Tesla mempertahankan portofolio Bitcoin sebanyak 11.509 BTC selama kuartal pertama tahun 2026. Sejak tahun 2021, perusahaan mobil listrik ini telah memegang Bitcoin dan memiliki pengaruh signifikan terhadap pasar kripto. Namun, dalam laporan keuangan mereka, terjadi penurunan nilai aset digital yang signifikan, menyebabkan Tesla mengalami kerugian setelah pajak sebesar USD 173 juta atau sekitar Rp 2,98 triliun. Penurunan tajam harga Bitcoin dari awal tahun hingga akhir Maret menjadi faktor langsung dari koreksi ini.
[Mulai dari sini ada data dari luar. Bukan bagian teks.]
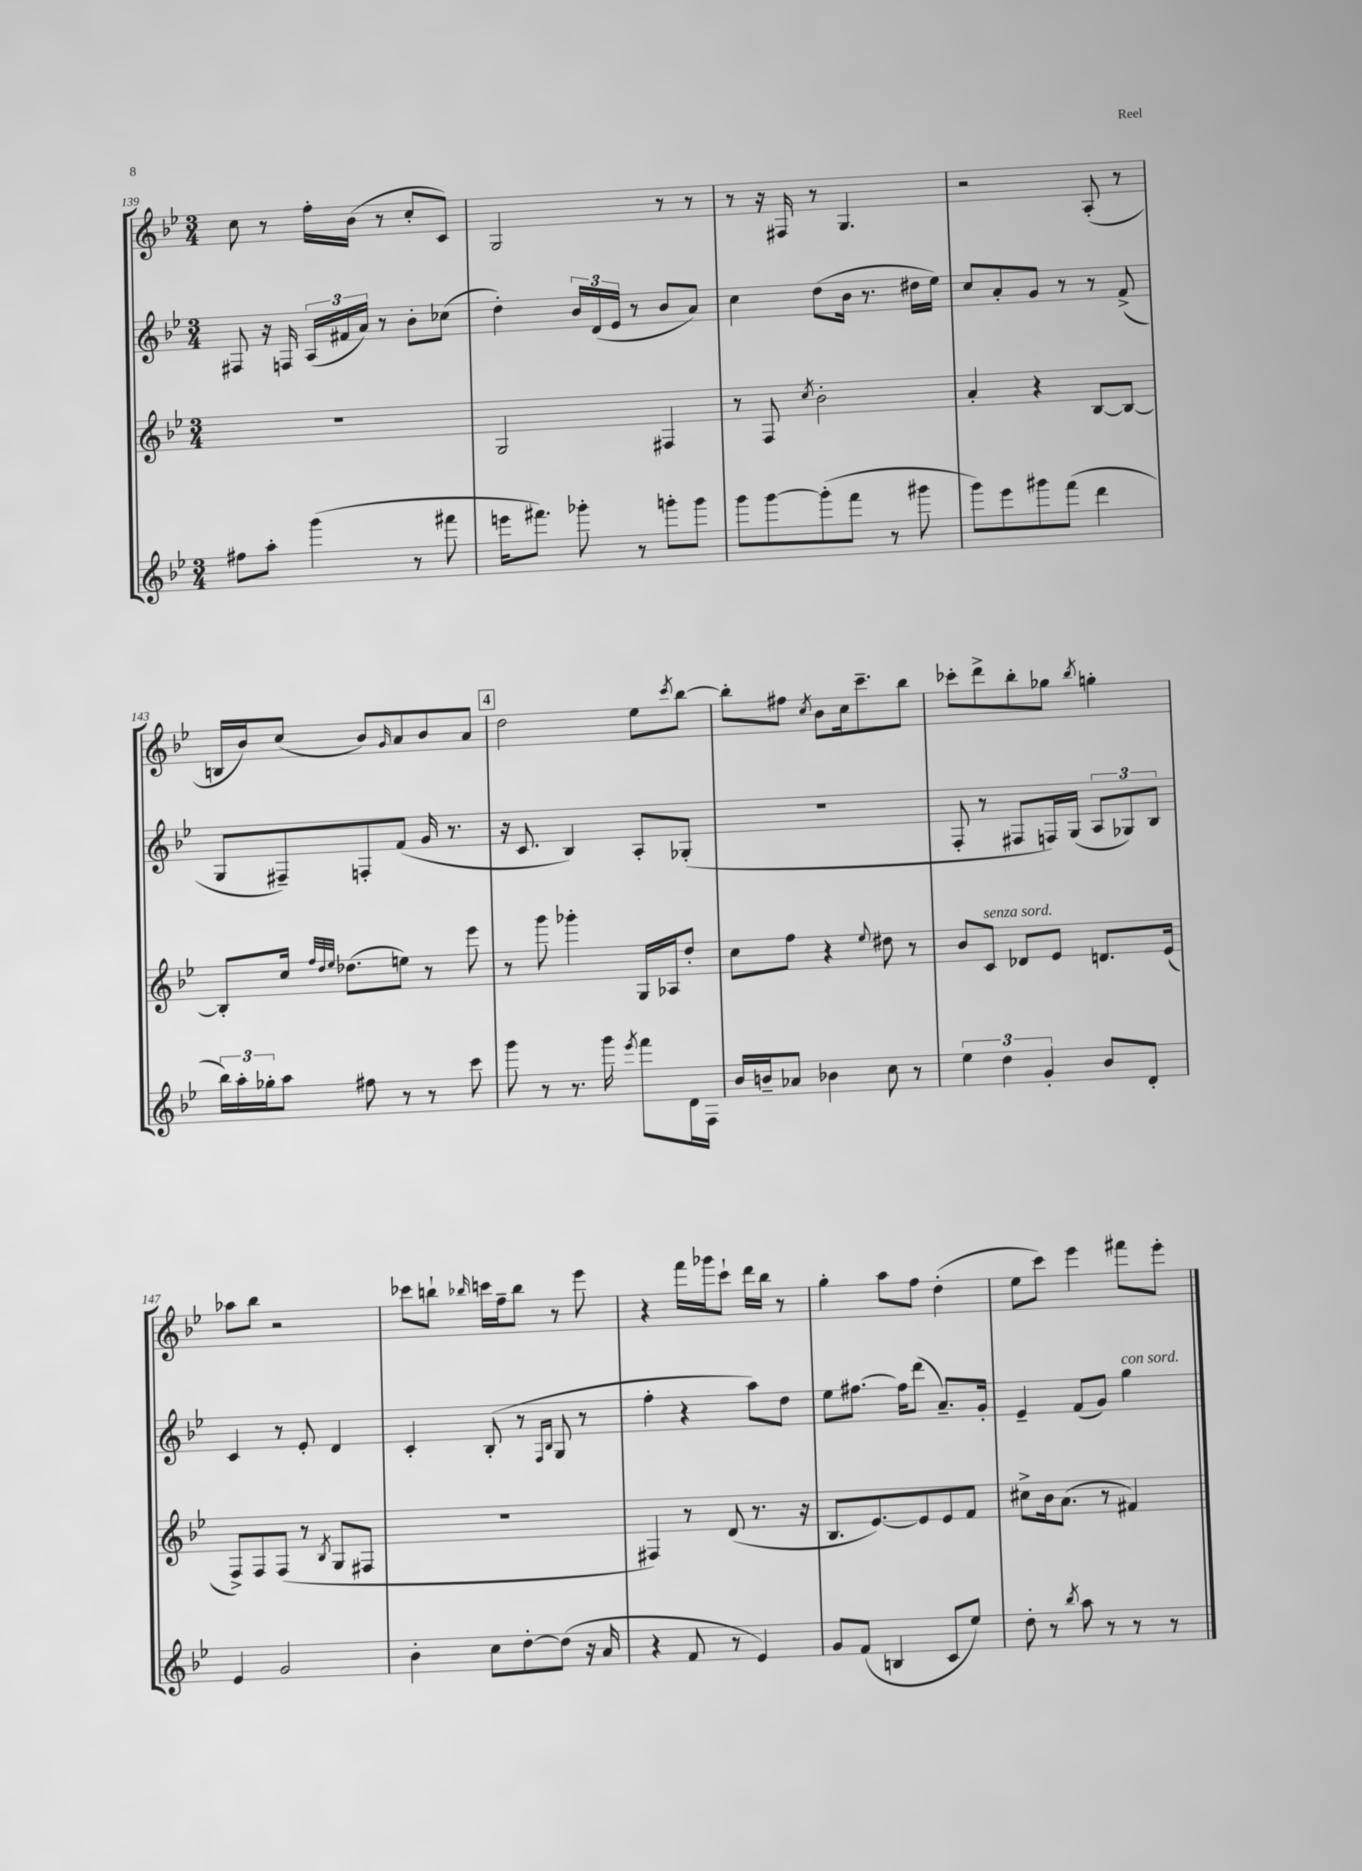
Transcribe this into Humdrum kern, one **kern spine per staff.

**kern	**kern	**kern	**kern
*staff4	*staff3	*staff2	*staff1
*clefG2	*clefG2	*clefG2	*clefG2
*k[b-e-]	*k[b-e-]	*k[b-e-]	*k[b-e-]
*M3/4	*M3/4	*M3/4	*M3/4
8ff#	2.r	8F#	8cc
8aa'	.	16r	8r
.	.	16F	.
(4ggg	.	(24A	16ff'
.	.	24f#	.
.	.	.	(16b-
.	.	24a)	.
.	.	8r	8r
8r	.	8b-'	8cc'
8fff#	.	(8cc-	8c)
=	=	=	=
16eee	2G	4dd')	2G
8.fff#)	.	.	.
8ggg-'	.	24b-	.
.	.	(24d	.
.	.	24e-	.
8r	.	8r	.
8ggg'	4F#	8b-	8r
8ggg	.	8a)	8r
=	=	=	=
8ggg	8r	4cc	8r
[8ggg	8F	.	16r
.	.	.	16F#
.	8qcc	.	.
(8ggg']	2b-'	(8dd	8r
8fff	.	16b-	4.G
.	.	8.r	.
8r	.	.	.
8ggg#	.	16dd#	.
.	.	16ee-)	.
=	=	=	=
8ggg)	4a'	8cc	2r
8eee-	.	8a'	.
8ggg#	4r	8g	.
(8fff	.	8r	.
4ddd	[8B-	8r	(8A'
.	8B-_	(8f^	8r
=	=	=	=
24bb-)	8B-']	8G	16B
24aa'	.	.	.
.	.	.	16b-)
24gg-'	.	.	.
8aa	16cc	8F#~)	(8cc
.	32qqff	.	.
.	32qqdd	.	.
.	32qqee-	.	.
.	(8.dd-	.	.
8ff#	.	8F'	8b-)
.	.	.	16qqg
8r	8ee)	(8f	8a
8r	8r	16g	8b-
.	.	8.r	.
8ccc	8eee-	.	8a
=	=	=	=
8ggg	8r	16r	2dd
.	.	8.c	.
8r	8ggg	.	.
8.r	4ggg-'	4B-)	.
16ggg	.	.	.
8qeee-	.	.	.
8fff	16G	8A'	8ee-
.	16A-	.	.
.	.	.	8qccc
16d	8dd'	(8G-'	[8bb-
16F	.	.	.
=	=	=	=
16b-	8cc	2.r	8bb-']
16b~	.	.	.
8a-	8ff	.	8ff#
.	.	.	8qcc
4b-	4r	.	8b-
.	.	.	16cc
.	.	.	8.ccc~
.	8qqee-	.	.
8cc	8dd#	.	.
8r	8r	.	8bb-
=	=	=	=
6ee-	8b-	8F'	8ccc-'
.	8c	8r	8ddd^
6dd	.	.	.
.	8d-	8F#	8bb-'
6g'	.	.	.
.	8e-	16F)	8gg-
.	.	(16G	.
.	.	.	8qbb-
8b-	8.d	12A	4gg'
.	.	12G-)	.
8d'	.	.	.
.	.	12B-	.
.	(16e-	.	.
=	=	=	=
4e-	8F^)	4c	8aa-
.	8F	.	8bb-
2g	(8F	8r	2r
.	8r	8e-'	.
.	8qB-	.	.
.	8G	4d	.
.	8F#	.	.
=	=	=	=
4b-'	2.r	4c'	8ccc-
.	.	.	8bb`
.	.	.	16qqbb-
8cc	.	(8B-'	16ccc
.	.	.	16ff~
[8dd'	.	8r	8bb-
.	.	16qqF	.
.	.	16qqB-	.
(8dd]	.	8G	8r
16r	.	8r	8eee-
16a	.	.	.
=	=	=	=
4r	4F#)	4ff'	4r
8f	8r	4r	16fff
.	.	.	16ggg-
8r	(8d	.	8ccc`
4e-)	8.r	8aa)	16ddd
.	.	.	16bb-
.	.	8dd	8r
.	16r	.	.
=	=	=	=
8g	8.B-	8ee-	4gg'
(8f	.	[8.ff#	.
.	[8.e-)	.	.
4B	.	.	8aa
.	.	16ff#]	.
.	8e-]	(8ddd	8ff
8c	8e-	8.a~)	(4dd'
8ee-)	8f	.	.
.	.	16g'	.
=	=	=	=
8dd'	8cc#^	4e-~	8ee-
8r	16b-	.	8ccc)
.	(8.a	.	.
8qbb-	.	.	.
8aa	.	(8f	4eee-
8r	8r	8g)	.
8r	4f#)	4gg	8fff#
8r	.	.	8eee-'
==	==	==	==
*-	*-	*-	*-
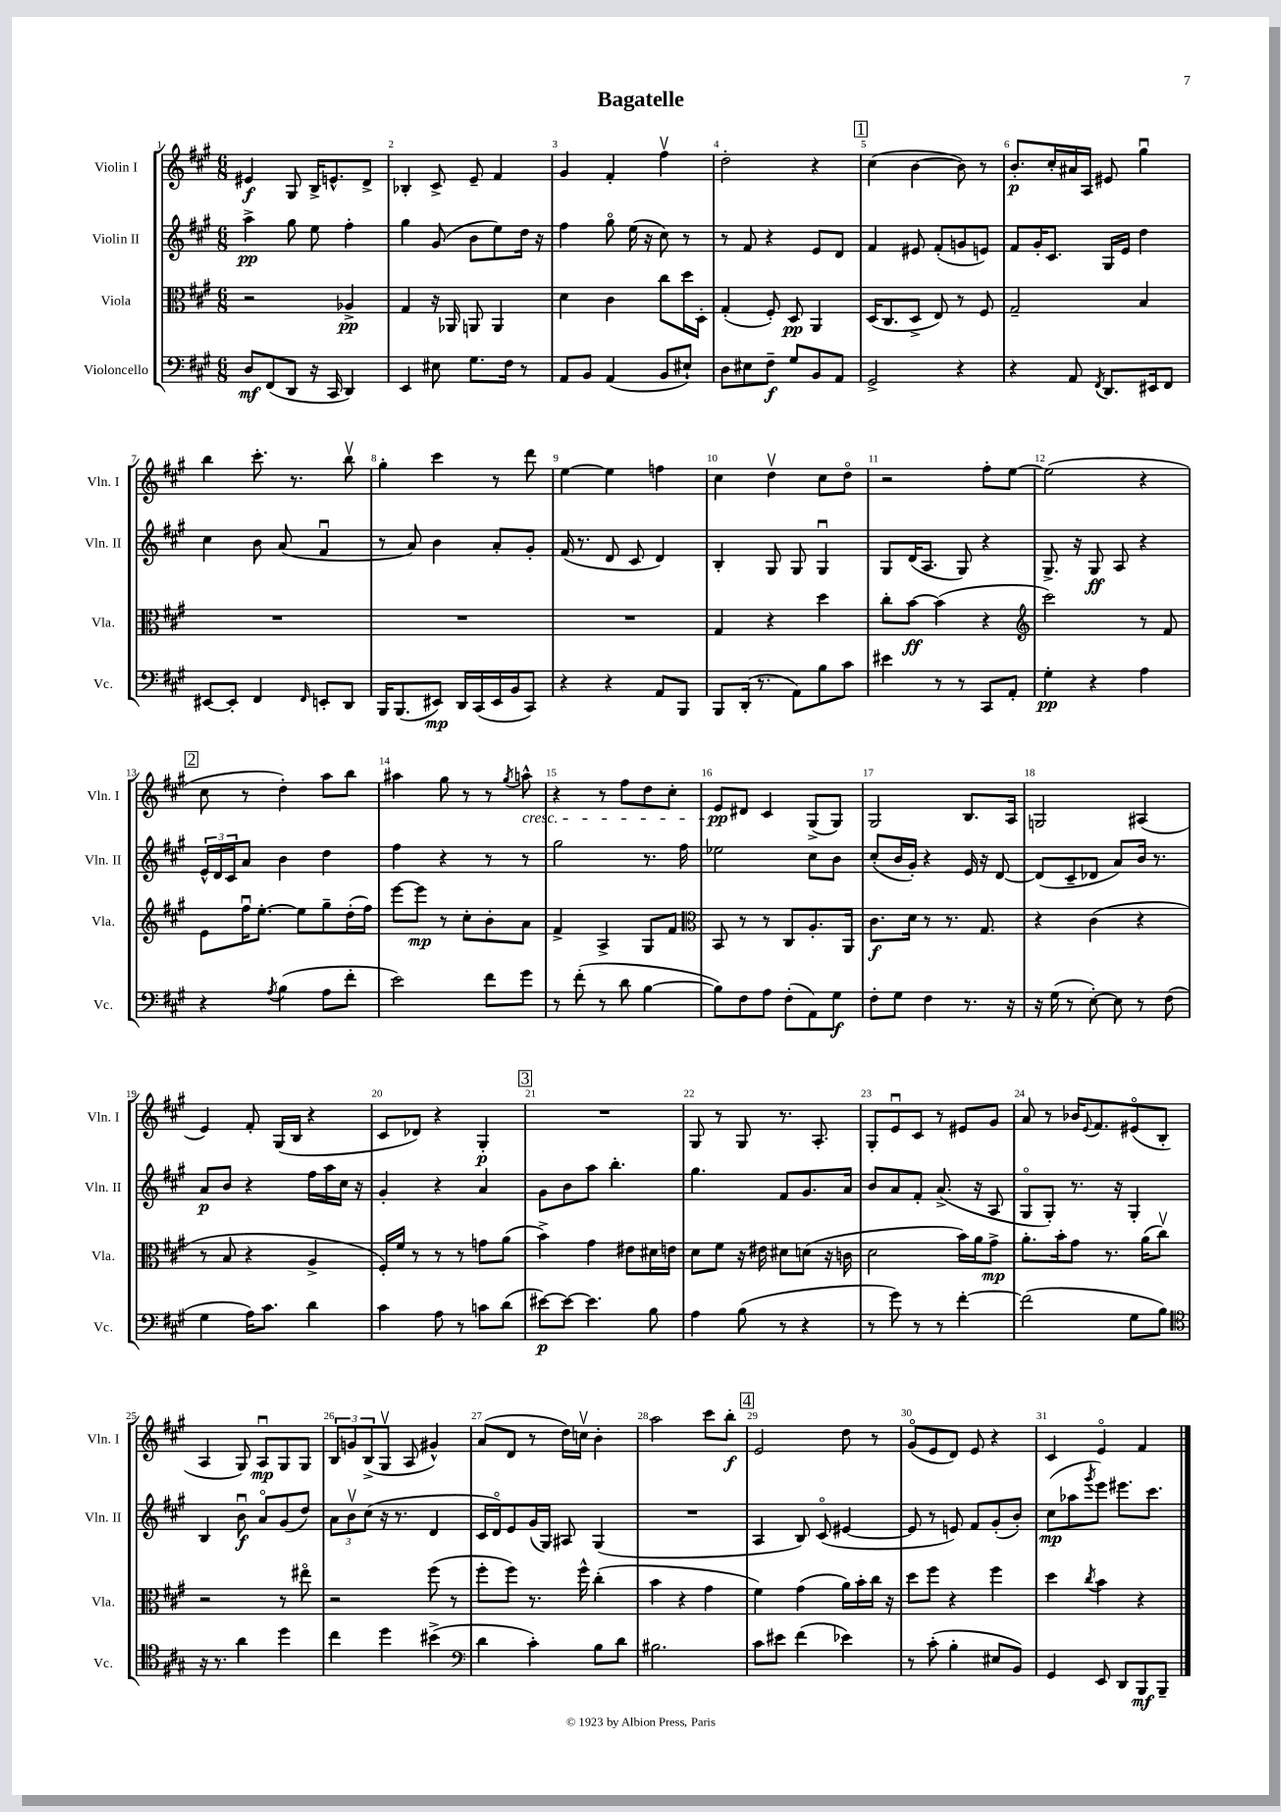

Meskipun mengalami penurunan dalam portofolio aset digital, Tesla melaporkan laba kuartal pertama yang melebihi perkiraan analis. Pendapatan perusahaan mencapai USD 22,39 miliar, naik 16% dari tahun sebelumnya. Khususnya di segmen otomotif, pendapatan Tesla meningkat 16% menjadi USD 16,2 miliar. Selain itu, perusahaan juga mengumumkan rencana untuk menciptakan varian yang lebih terjangkau dari SUV Model Y dan sedan Model 3.

Meskipun demikian, Tesla juga menghadapi tantangan, termasuk reaksi negatif dari konsumen terkait kerja sama CEO Elon Musk dengan pemerintahan Trump. Perubahan dalam pasar kripto serta persaingan dengan pesaing yang menawarkan kendaraan listrik yang lebih canggih namun harga lebih terjangkau menjadi hal-hal yang harus dihadapi Tesla dalam mengembangkan bisnisnya ke depan.